# Your objective:
Please repeat the lines below, exactly and only, from the one that holds "ring dip: (102, 173)" through the one that holds "ring tip: (113, 143)".

# Records provided:
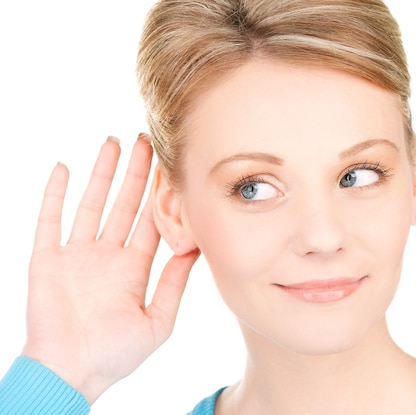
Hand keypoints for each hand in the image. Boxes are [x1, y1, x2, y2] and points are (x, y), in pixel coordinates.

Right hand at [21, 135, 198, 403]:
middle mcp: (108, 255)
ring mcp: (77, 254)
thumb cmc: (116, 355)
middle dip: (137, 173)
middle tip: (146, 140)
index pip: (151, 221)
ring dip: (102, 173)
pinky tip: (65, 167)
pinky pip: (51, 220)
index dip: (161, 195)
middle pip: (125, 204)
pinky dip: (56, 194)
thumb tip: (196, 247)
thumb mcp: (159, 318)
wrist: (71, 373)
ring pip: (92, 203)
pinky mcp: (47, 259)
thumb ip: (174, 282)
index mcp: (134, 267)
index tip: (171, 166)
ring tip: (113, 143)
...
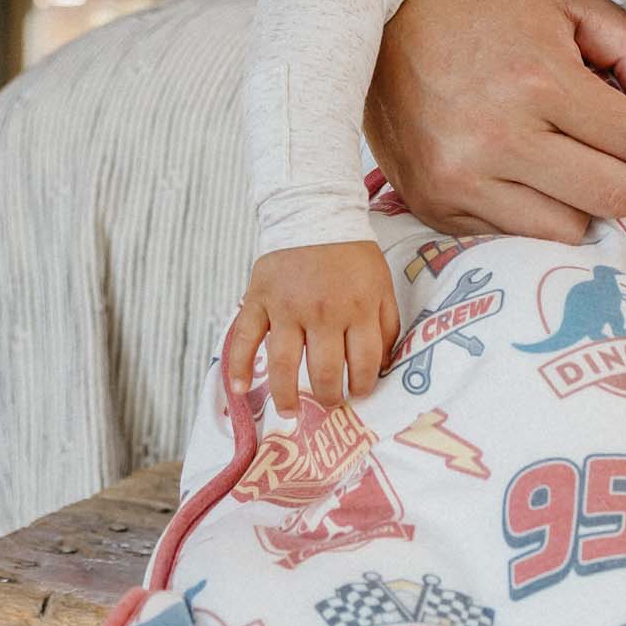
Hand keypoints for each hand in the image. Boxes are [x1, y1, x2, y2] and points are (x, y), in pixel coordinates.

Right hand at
---
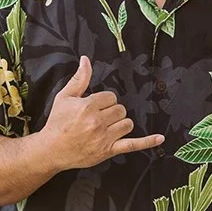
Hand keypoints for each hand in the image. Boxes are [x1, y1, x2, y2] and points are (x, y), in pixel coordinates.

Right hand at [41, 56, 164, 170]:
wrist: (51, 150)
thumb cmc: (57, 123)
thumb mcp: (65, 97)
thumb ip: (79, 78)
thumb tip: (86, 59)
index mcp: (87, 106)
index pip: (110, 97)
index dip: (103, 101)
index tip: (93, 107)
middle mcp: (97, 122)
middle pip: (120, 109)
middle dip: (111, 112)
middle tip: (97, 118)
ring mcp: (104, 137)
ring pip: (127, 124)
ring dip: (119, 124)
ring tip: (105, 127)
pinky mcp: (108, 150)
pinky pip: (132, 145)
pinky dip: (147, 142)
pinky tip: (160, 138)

# Response to this exercise:
ring dip: (102, 173)
pinky tip: (65, 167)
pinky pip: (51, 220)
index dip: (161, 195)
middle pip: (125, 204)
pinky dip: (56, 194)
thumb tip: (196, 247)
thumb mcp: (159, 318)
wrist: (71, 373)
ring pip: (92, 203)
pinky mcp: (47, 259)
thumb ip: (174, 282)
index mcp: (134, 267)
index tip: (171, 166)
ring tip: (113, 143)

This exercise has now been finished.